### Instruções:
• a. Indique se cada afirmação concorda com o excerto sobre Carlos Rocha, respondendo sim ou não e citando as palavras decisivas do excerto: (i) Carlos Rocha doutorou-se em Linguística pela Faculdade de Letras da Universidade de Lisboa; (ii) a resposta considera avesso e adverso plenamente sinónimos; (iii) adverso pode aplicar-se a entidades inanimadas.
• b. Devolva, sem qualquer alteração, o trecho do excerto sobre Carlos Rocha que abre com as palavras que contêm "Carlos Rocha - Ciberdúvidas" e fecha com "adverso? São sinónimos?".

### Excerto fornecido:
-=-=-

Carlos Rocha - Ciberdúvidas da Língua Portuguesa
Carlos Rocha
Carlos Rocha
1M

Licenciado em Estudos Portugueses pela Faculdade de Ciências Sociais e Humanas da Universidade Nova de Lisboa, mestre em Linguística pela mesma faculdade e doutor em Linguística, na especialidade de Linguística Histórica, pela Faculdade de Letras da Universidade de Lisboa. Professor do ensino secundário, coordenador executivo do Ciberdúvidas da Língua Portuguesa, destacado para o efeito pelo Ministério da Educação português.

 
Textos publicados pelo autor

Pergunta:

Na frase «Ele é avesso à vida agitada», seria correcto, neste contexto, substituir a palavra avesso por adverso? São sinónimos?

Obrigado!

Resposta:

Não propriamente. Avesso, no contexto em questão, significa «hostil», «não favorável», e aplica-se como adjectivo psicológico, referido a pessoas ou entidades encaradas como tal. Adverso significa quase o mesmo, mas pode aplicar-se a situações, fenómenos ou entidades inanimadas. Deste modo, diz-se que «o João é avesso à vida agitada», mas fala-se em «horários adversos à vida agitada».

-=-=-

### Bloco de dados:
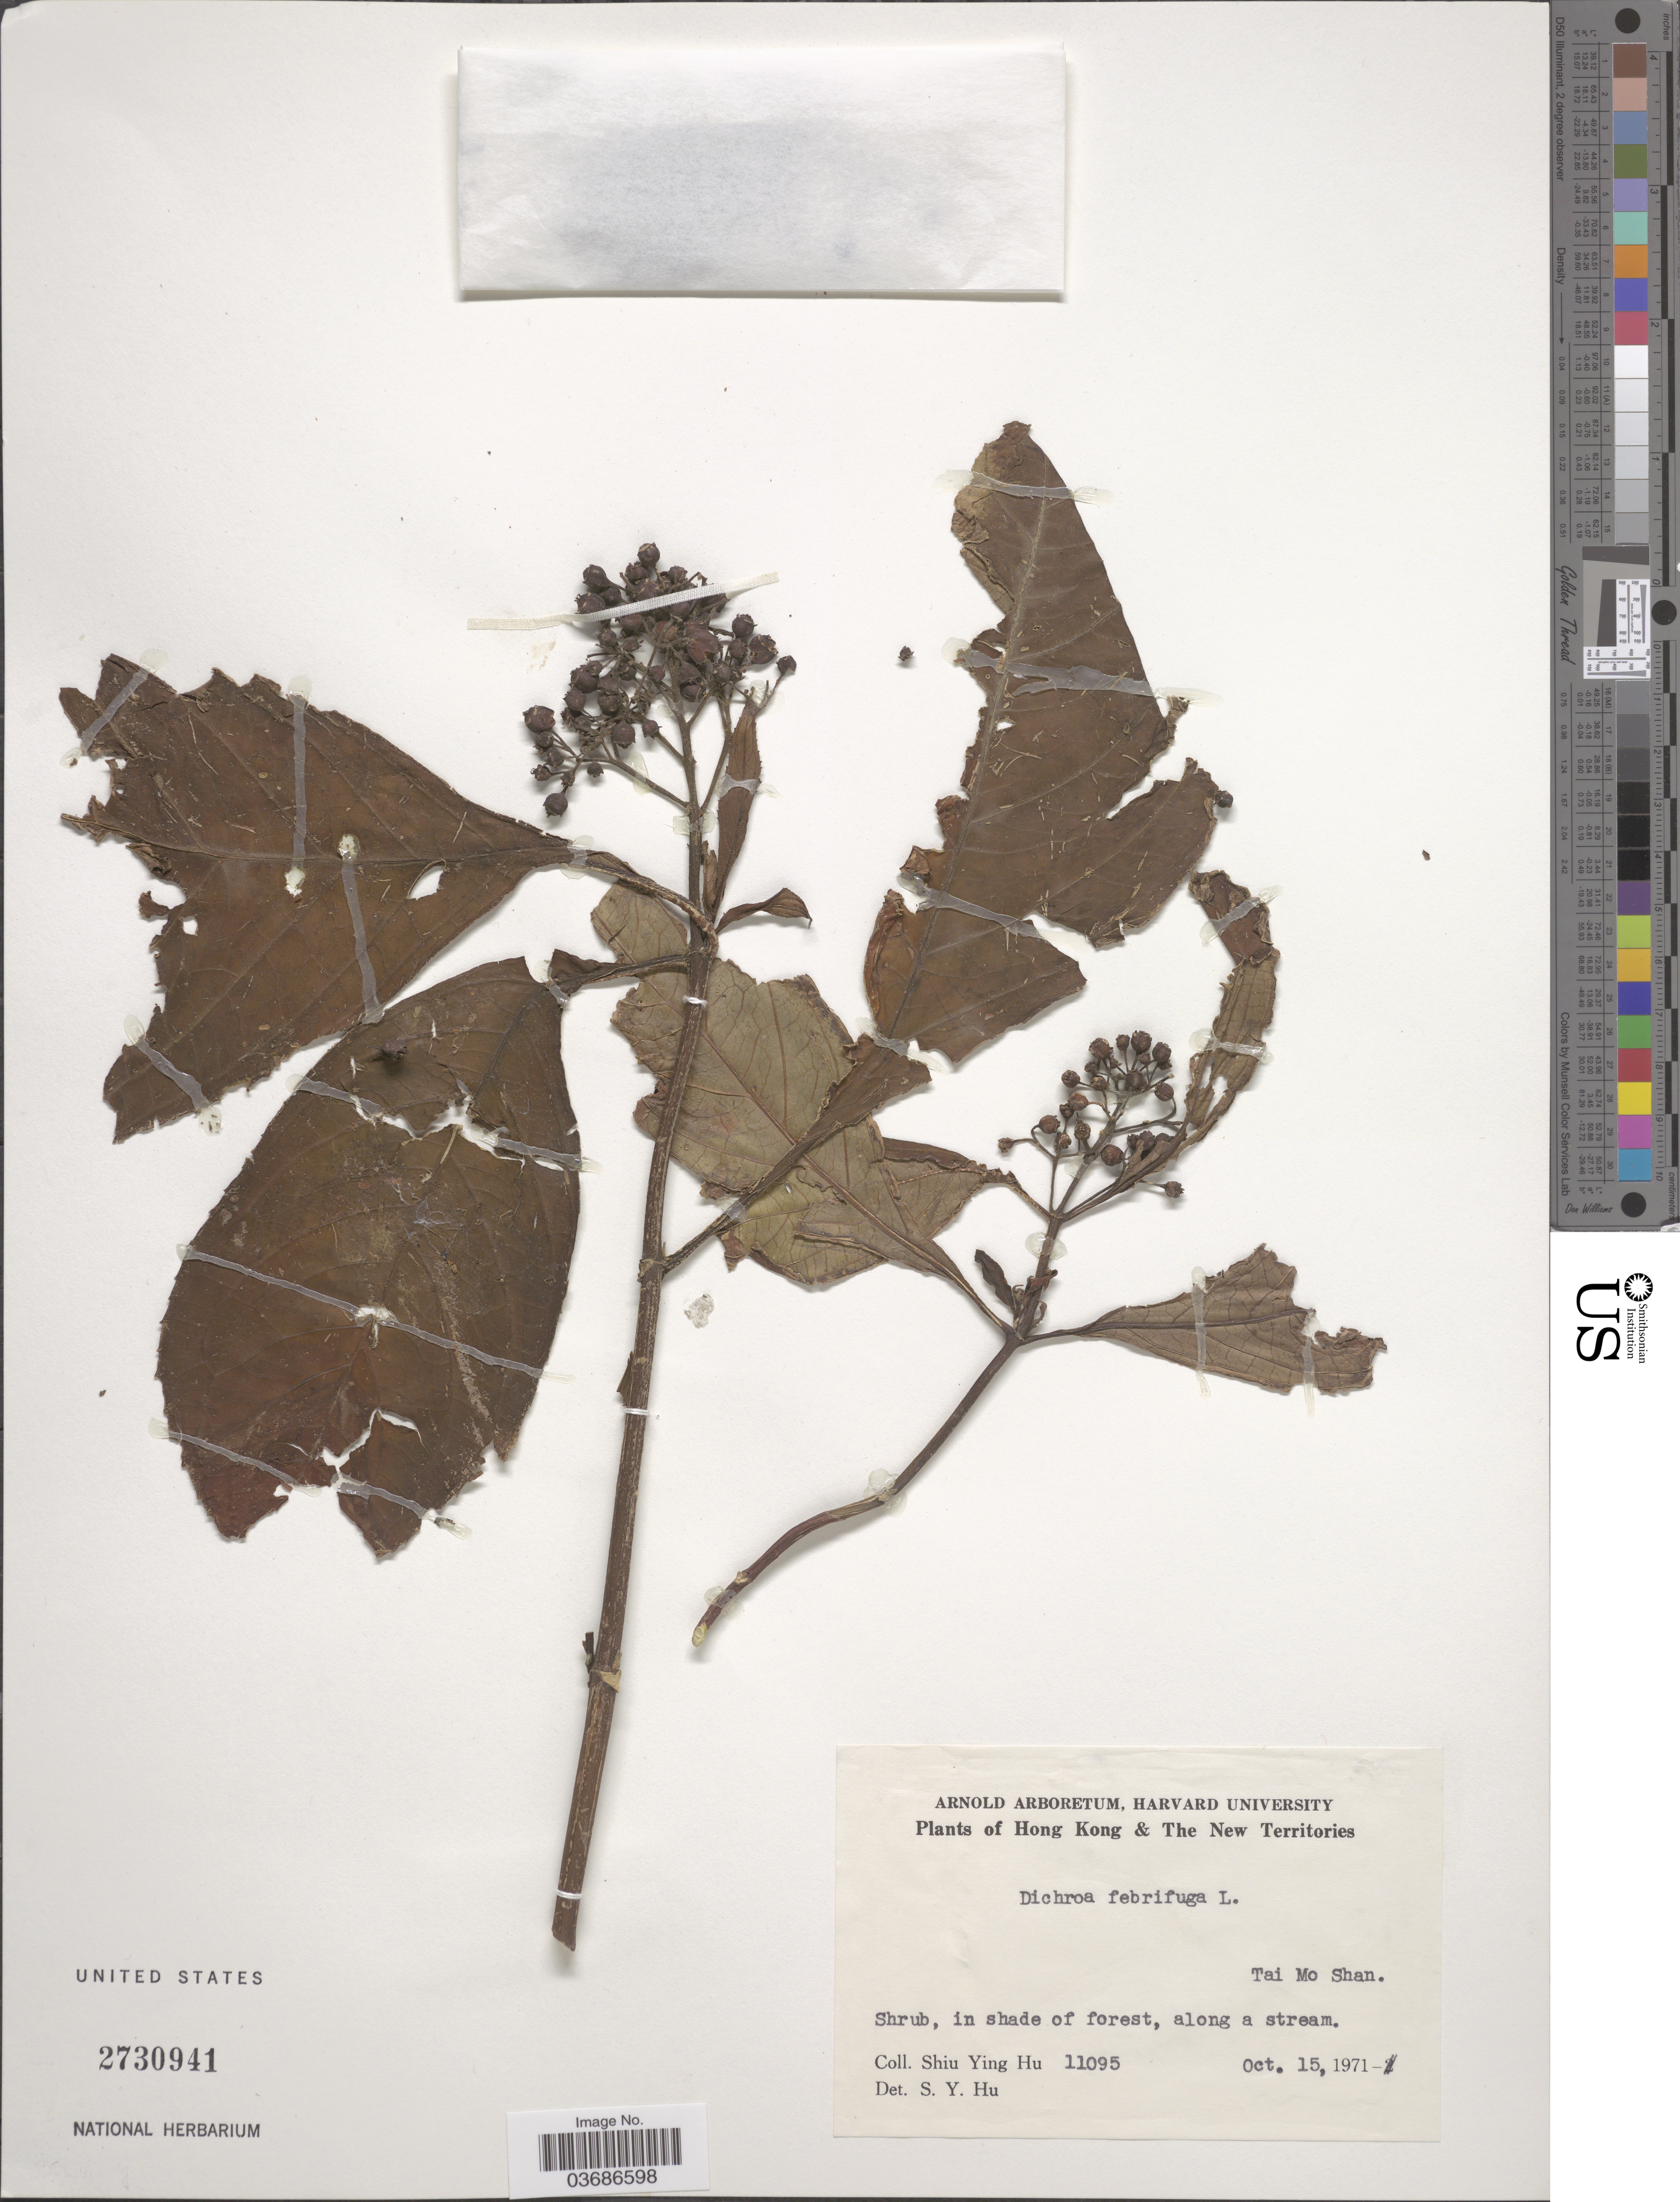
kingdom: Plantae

-=-=-

### Respostas finais:
• a.
(i) Sim: «doutor em Linguística, na especialidade de Linguística Histórica, pela Faculdade de Letras da Universidade de Lisboa».
(ii) Não: «Não propriamente.»
(iii) Sim: «pode aplicar-se a situações, fenómenos ou entidades inanimadas».

• b.
Carlos Rocha - Ciberdúvidas da Língua Portuguesa
Carlos Rocha
Carlos Rocha
1M

Licenciado em Estudos Portugueses pela Faculdade de Ciências Sociais e Humanas da Universidade Nova de Lisboa, mestre em Linguística pela mesma faculdade e doutor em Linguística, na especialidade de Linguística Histórica, pela Faculdade de Letras da Universidade de Lisboa. Professor do ensino secundário, coordenador executivo do Ciberdúvidas da Língua Portuguesa, destacado para o efeito pelo Ministério da Educação português.

 
Textos publicados pelo autor

Pergunta:

Na frase «Ele é avesso à vida agitada», seria correcto, neste contexto, substituir a palavra avesso por adverso? São sinónimos?